• _Required action A_: In the character text, copy the passage from "Rosella (voiced by" up to and including "with her mother.", swapping "Troll King" for "Ogre King".
• _Required action B_: Please name the actor who voices Rosella, according to the character text.

• _Text_:
In the bad ending, Rosella fails to revive Edgar and he dies. Oberon and Titania arrive and sadly explain what happened to him before taking Valanice and Rosella home.

Characters
 Valanice (voiced by Carol Bach y Rita) - After her daughter disappears, Queen Valanice ends up in the desert with nothing but Rosella's comb, which she picked up before going after her. Now the Queen of Daventry is on a quest to find her daughter, bring peace to Eldritch, and return to her kingdom.
 Rosella (voiced by Maureen McVerry) - Not wanting to be married, Princess Rosella believes she saw a castle in the reflection of a lake and jumped in. She now must stop her marriage to the Troll King, find a way to put an end to the wicked Malicia's diabolical plan, and return home with her mother.

• _Dataset_:
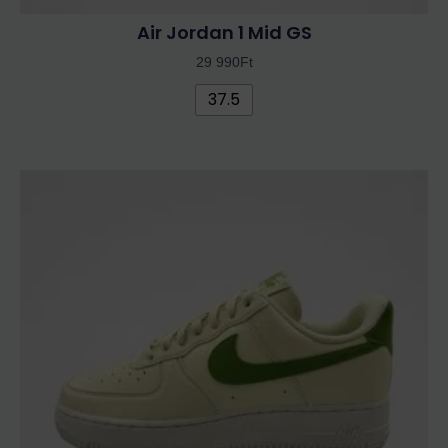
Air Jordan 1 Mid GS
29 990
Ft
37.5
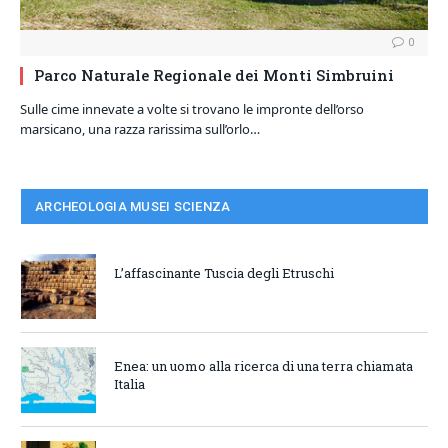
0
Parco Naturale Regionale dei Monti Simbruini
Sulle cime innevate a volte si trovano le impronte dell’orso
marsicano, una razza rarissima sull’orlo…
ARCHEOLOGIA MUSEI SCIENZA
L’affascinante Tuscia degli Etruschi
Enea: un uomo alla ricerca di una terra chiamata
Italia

==

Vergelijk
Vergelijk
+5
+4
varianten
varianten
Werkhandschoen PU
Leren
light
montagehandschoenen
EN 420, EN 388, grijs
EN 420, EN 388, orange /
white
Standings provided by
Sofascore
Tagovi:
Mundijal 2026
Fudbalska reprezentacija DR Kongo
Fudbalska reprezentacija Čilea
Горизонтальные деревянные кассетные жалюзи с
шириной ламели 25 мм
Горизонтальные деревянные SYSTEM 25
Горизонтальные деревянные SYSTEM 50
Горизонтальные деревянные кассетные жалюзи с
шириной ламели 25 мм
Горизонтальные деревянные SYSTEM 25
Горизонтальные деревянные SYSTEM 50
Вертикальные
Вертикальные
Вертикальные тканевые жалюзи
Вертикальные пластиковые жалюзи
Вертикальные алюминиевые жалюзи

• _Expected answer A_:
Rosella (voiced by Maureen McVerry) - Not wanting to be married, Princess Rosella believes she saw a castle in the reflection of a lake and jumped in. She now must stop her marriage to the Ogre King, find a way to put an end to the wicked Malicia's diabolical plan, and return home with her mother.

• _Expected answer B_: Maureen McVerry